Ravenne |
« Même si vous n’avez pas
d’argent, venez acheter et consommer. Venez acheter du vin et du lait sans
argent et sans rien payer » (Is 55, 1). Voilà un slogan publicitaire
efficace : le vin et le lait gratis.
Voilà une publicité agressive, des produits d’appel convaincants, une stratégie
marketing irrésistible. L’auteur de cette formule devait être un commerçant
redoutable pour ses concurrents. Peut-être d’ailleurs que cette annonce a été
vraiment faite à l’époque d’Isaïe ; mais peut-être n’est-elle pas si
positive qu’on le juge au premier abord. Dans les périodes de crise économique,
on a vu des cours de matières premières ou de denrées s’effondrer jusqu’à
devenir nuls ; ainsi, dans l’Antiquité, le sel (Esd 7, 22), l’huile
et le vin (Ap 6, 6) ; à l’époque moderne, on se souvient du café au
Brésil en 1929. Même ceux qui n’avaient pas d’argent pouvaient alors se
procurer en abondance une victuaille devenue invendable.
La gratuité est, en
effet, une notion ambiguë. Elle peut être une aubaine et, dans notre société de
consommation, on aime bien profiter d’une promotion intéressante. On pense
avoir fait une bonne affaire et la fierté d’avoir su trouver le bon objet au prix nul renforce le plaisir d’avoir acquis l’objet. Mais la gratuité est
également perçue comme suspecte : dans une société où tout se vend, un
objet gratuit inquiète. Combien coûte ce qui est gratuit ? Ce qui est
gratuit ne s’échange pas par une transaction monétaire ; mais n’y a-t-il
pas un autre échange, non monétaire, plus aliénant ? On ne vous demande
que vos coordonnées, ou de répondre à quelques questions ; on vous donne
une publicité… Il y a mille manières de rendre onéreuse une offre apparemment
gratuite et aujourd’hui on se méfie de cela – le plus souvent à juste titre.
Alors, de quoi
s’agit-il ? Stratégie commerciale forte, effondrement économique ou
pratique douteuse et liberticide ? A quoi le prophète se réfère-t-il
lorsqu’il cite ce slogan ? Il me semble que le propos d’Isaïe est de provoquer
ses contemporains (qui étaient des consommateurs et aimaient le luxe comme
aujourd’hui – ce n’était pas le même luxe qu’aujourd’hui, mais l’attachement
était profondément semblable). Il veut les provoquer par une formule choquante qui les met en face d’une réalité
impossible : la vraie gratuité ne peut exister dans les relations économiques.

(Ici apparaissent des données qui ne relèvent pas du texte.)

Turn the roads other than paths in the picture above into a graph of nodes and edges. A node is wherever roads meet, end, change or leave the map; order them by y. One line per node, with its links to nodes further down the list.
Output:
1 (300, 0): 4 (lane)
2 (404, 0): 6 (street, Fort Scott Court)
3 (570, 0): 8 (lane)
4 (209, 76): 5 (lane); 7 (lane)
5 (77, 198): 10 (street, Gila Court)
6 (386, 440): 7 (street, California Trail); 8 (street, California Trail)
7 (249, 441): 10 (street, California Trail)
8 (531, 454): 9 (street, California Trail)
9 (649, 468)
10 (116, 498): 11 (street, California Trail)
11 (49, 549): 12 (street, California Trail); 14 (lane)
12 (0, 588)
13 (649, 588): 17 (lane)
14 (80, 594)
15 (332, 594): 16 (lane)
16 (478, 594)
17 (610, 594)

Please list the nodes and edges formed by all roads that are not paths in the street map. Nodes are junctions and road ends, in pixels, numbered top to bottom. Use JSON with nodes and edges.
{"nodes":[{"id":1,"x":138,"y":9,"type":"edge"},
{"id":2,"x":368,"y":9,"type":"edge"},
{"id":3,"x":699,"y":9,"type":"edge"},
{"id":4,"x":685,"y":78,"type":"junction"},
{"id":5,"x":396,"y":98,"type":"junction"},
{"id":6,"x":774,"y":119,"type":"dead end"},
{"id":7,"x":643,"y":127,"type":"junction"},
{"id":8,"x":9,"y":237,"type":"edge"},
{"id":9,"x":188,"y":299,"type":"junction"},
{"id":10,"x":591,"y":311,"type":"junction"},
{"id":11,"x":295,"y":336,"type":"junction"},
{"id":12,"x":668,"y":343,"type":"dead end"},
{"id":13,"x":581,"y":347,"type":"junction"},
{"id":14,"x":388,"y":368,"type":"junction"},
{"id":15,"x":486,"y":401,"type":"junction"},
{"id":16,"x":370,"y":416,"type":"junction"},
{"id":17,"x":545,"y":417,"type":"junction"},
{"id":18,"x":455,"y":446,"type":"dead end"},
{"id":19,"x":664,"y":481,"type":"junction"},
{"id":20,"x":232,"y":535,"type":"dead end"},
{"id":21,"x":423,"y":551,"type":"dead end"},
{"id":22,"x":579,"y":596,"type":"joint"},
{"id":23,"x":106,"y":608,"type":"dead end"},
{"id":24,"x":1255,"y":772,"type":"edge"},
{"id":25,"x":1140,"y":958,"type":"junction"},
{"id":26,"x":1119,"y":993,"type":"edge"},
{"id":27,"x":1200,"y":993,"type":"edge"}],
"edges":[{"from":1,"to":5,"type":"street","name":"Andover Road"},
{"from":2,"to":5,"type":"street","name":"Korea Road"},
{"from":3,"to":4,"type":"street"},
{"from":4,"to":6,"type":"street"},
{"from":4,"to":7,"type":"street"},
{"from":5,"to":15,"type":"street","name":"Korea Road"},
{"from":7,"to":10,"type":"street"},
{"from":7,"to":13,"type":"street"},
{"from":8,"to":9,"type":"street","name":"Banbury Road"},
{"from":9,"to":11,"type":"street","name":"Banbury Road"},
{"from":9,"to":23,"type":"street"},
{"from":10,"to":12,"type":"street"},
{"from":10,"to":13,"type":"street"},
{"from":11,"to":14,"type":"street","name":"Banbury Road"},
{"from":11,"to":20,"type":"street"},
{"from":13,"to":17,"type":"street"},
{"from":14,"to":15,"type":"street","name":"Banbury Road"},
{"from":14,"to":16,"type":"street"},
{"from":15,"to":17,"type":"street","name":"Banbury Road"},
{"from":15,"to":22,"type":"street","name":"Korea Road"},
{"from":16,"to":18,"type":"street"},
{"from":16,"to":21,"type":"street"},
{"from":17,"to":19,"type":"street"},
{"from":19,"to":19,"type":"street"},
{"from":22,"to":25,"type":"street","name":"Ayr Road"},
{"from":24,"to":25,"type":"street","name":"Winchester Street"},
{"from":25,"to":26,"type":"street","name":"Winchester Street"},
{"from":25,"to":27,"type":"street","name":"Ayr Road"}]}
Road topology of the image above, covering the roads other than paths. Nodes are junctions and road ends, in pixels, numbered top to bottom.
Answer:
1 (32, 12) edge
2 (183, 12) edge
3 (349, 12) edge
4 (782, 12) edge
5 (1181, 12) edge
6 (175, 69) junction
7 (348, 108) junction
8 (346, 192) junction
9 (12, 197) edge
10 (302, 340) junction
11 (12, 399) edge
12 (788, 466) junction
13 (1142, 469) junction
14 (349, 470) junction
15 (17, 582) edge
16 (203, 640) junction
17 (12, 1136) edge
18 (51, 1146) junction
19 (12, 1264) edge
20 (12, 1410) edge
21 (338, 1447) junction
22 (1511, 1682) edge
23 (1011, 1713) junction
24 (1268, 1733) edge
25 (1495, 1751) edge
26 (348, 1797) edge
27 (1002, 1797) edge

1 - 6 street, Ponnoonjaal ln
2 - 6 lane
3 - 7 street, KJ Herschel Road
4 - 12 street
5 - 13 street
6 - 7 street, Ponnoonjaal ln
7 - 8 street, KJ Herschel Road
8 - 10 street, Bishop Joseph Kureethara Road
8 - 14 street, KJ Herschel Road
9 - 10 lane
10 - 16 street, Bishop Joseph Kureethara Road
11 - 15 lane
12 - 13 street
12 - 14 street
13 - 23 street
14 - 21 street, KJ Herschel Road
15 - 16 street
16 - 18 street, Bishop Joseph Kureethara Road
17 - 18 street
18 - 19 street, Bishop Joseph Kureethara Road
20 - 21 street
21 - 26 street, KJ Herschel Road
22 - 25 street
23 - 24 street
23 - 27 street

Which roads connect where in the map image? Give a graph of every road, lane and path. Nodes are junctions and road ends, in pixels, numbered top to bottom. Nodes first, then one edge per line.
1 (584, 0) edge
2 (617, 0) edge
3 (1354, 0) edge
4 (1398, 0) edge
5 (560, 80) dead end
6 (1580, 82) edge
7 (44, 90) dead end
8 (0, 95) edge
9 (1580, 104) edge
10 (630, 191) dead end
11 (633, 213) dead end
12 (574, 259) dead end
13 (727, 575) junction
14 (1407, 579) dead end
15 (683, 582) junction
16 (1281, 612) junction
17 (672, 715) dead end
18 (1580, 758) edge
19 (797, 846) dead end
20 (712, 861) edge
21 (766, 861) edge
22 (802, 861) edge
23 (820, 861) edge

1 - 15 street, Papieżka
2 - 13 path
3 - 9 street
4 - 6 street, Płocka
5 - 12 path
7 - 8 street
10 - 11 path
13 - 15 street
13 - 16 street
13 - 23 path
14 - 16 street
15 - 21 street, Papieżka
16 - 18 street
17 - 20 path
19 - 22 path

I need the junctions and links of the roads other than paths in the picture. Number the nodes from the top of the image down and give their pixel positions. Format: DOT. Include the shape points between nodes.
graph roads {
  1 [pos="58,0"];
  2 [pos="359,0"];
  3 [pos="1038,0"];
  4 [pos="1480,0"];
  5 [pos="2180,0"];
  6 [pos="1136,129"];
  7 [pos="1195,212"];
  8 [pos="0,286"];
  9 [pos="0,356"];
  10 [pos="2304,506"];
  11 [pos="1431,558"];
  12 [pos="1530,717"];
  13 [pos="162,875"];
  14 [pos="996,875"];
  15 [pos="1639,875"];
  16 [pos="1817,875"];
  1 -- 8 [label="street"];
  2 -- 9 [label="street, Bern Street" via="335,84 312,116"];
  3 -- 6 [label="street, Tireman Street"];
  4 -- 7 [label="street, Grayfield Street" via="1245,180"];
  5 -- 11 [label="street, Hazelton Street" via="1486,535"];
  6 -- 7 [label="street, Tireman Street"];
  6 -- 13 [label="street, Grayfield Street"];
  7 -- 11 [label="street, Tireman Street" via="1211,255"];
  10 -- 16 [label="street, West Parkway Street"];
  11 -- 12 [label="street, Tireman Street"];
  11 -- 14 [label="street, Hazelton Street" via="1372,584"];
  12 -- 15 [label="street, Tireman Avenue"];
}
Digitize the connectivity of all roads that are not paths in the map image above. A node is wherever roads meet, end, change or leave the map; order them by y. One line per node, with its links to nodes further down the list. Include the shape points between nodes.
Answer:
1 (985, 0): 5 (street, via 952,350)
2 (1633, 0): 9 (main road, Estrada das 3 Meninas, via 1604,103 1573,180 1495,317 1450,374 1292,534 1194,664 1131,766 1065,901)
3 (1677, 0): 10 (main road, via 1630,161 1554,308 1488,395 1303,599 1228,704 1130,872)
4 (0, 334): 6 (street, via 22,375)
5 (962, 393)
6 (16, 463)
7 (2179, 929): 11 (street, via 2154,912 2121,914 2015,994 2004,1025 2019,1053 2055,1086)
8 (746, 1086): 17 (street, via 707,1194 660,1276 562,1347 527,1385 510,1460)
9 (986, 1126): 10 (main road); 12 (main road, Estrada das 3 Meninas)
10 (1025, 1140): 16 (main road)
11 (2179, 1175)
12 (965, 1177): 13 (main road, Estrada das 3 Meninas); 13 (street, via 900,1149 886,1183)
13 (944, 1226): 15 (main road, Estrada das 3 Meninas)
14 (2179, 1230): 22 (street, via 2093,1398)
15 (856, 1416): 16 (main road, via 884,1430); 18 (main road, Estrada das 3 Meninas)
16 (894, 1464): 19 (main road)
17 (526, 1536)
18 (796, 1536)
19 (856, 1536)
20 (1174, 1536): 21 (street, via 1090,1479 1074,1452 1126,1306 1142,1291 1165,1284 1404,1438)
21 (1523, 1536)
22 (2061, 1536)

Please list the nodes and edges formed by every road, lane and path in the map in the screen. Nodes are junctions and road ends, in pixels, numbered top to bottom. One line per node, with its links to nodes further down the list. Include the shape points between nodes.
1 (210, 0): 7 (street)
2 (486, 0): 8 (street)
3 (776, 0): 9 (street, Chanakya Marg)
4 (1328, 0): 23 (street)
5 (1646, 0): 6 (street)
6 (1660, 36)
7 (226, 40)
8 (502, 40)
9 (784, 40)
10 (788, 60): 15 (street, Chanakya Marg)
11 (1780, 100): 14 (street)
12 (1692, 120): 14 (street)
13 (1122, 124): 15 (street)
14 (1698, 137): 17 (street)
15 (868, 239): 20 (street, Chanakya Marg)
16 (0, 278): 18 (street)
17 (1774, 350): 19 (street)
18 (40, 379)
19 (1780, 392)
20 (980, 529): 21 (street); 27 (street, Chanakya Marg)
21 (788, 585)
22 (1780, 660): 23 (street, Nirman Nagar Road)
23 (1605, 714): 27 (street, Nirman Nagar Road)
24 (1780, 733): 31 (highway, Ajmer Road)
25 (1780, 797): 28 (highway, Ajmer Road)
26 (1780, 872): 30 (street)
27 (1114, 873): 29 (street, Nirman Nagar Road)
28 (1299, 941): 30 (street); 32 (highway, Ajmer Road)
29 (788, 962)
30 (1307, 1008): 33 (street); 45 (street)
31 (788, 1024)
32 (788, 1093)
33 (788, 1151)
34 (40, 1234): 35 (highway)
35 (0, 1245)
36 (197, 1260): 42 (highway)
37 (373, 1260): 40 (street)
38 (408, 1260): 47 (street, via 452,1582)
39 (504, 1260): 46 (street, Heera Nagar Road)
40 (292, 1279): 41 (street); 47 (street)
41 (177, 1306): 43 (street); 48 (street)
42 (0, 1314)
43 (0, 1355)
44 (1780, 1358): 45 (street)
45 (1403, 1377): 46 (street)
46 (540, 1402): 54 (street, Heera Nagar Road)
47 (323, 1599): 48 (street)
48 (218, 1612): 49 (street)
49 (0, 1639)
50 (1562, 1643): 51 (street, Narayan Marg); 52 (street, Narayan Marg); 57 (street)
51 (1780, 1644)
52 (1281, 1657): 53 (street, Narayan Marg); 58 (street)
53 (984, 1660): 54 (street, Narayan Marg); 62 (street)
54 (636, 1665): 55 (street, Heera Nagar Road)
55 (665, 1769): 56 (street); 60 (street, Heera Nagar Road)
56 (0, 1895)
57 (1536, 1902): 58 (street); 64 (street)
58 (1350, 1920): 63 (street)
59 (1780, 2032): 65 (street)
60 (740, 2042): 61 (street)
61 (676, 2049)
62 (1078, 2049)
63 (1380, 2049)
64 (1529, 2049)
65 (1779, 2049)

S’il y a une apparence de gratuité, c’est qu’il y a piège, ou échec, ou ruine.
Mais, en revanche, les contemporains d’Isaïe (et nous-mêmes avec eux, sans
doute) avons oublié que ce qui n’est pas gratuit ne vaut pas ce qui est gratuit.
Notre vie n’est pas déterminé par ce que nous achetons et vendons, mais bien
par ce qu’on donne et ce qu’on reçoit.
Nos
pensées humaines sont toujours tracassées par l’argent : combien ça
coûte ? combien ça rapporte ? Et finalement, dans un monde qui est
préoccupé par l’argent, nous devenons incapables d’imaginer quelque chose qui
serait gratuit, vraiment gratuit. Pourtant, les choses gratuites sont bien les
plus importantes : l’amitié est gratuite, le bonheur est gratuit, la
fidélité est gratuite. Et puis, pour les chrétiens, les réalités les plus
essentielles également, dans nos relations avec Dieu, se situent tout entières
dans le registre de la gratuité : la foi est gratuite ; l’amour est
gratuit ; la Parole de Dieu, qui vient du ciel comme la rosée, est
gratuite ; la grâce de Dieu est gratuite, par définition. Avec Dieu, nous
ne pouvons pas marchander, nous ne pouvons pas négocier une ristourne ou un
rabais. Dieu nous a tout donné, et il nous a tout donné gratuitement. Et cette
gratuité devient la norme absolue des relations chrétiennes.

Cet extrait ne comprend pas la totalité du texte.